**Exercise:**
Only the number is requested. Tally the lines of the data that hold the string "Хлеб".

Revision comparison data
+ + +

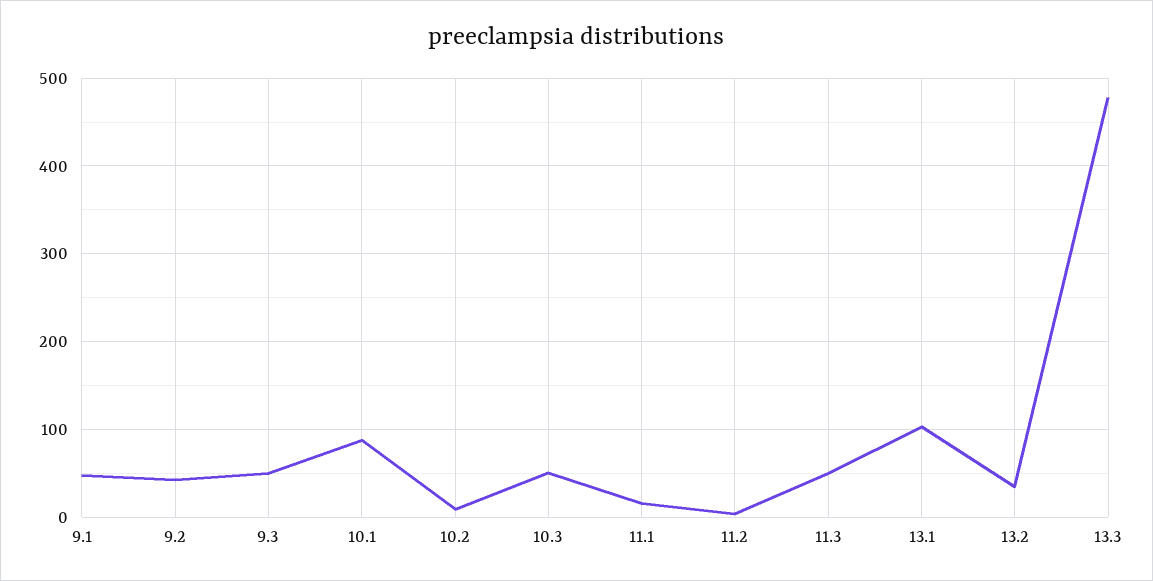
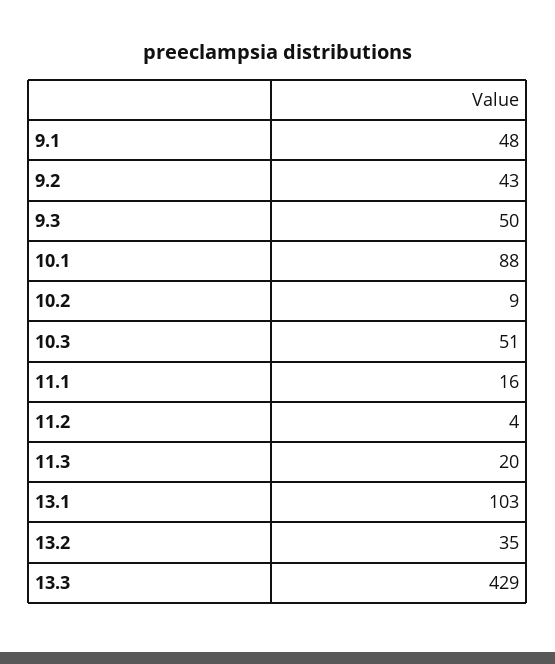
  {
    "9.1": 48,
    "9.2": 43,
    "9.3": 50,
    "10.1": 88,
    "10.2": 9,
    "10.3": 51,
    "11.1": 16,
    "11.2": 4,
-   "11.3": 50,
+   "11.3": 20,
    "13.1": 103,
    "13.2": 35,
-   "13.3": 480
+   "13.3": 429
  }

+ + +

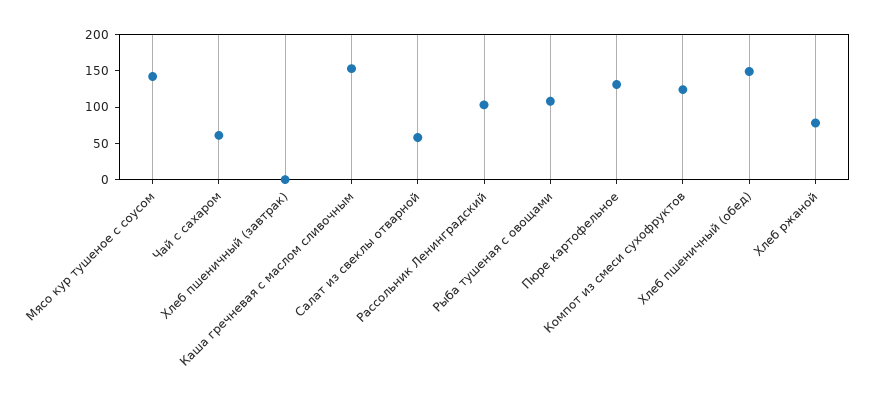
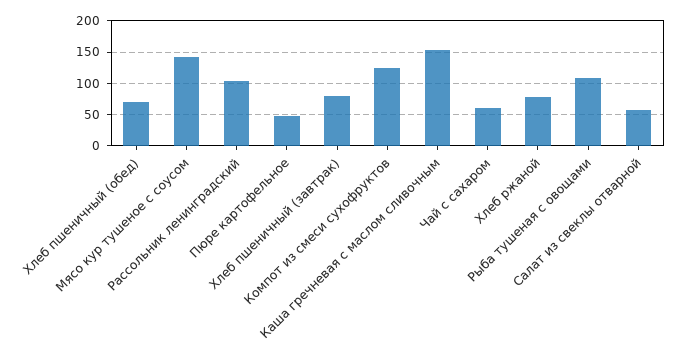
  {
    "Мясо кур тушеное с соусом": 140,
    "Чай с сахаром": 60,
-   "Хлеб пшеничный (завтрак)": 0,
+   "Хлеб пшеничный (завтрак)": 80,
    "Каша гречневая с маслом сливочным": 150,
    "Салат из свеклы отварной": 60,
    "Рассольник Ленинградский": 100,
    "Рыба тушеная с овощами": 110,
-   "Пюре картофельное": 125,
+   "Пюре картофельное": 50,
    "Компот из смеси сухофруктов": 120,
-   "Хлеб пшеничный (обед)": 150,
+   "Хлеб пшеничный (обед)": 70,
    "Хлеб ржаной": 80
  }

+ + +

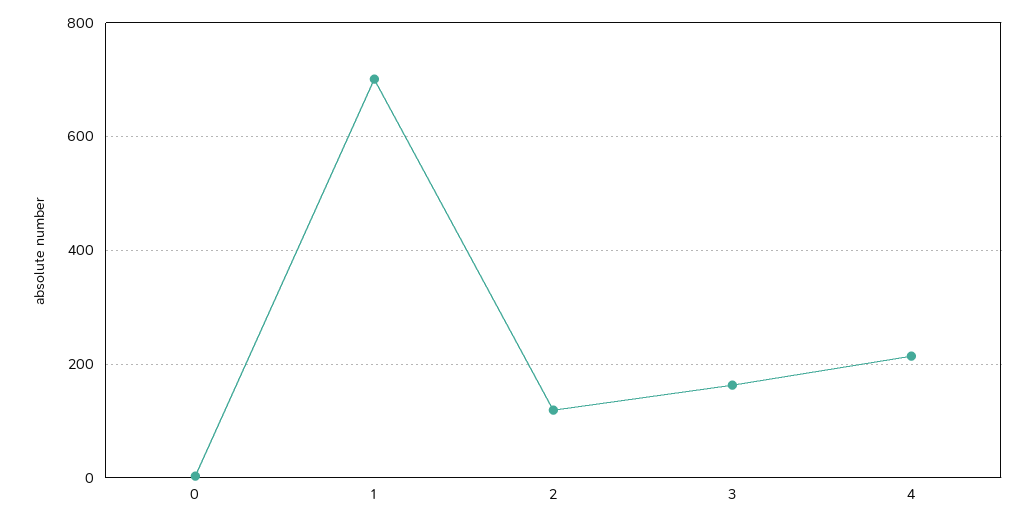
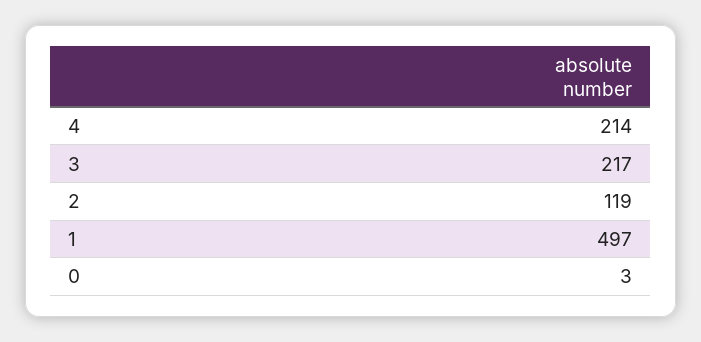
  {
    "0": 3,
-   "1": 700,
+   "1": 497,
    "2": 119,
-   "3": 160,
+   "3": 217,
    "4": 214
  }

+ + +

**The completed task:**
5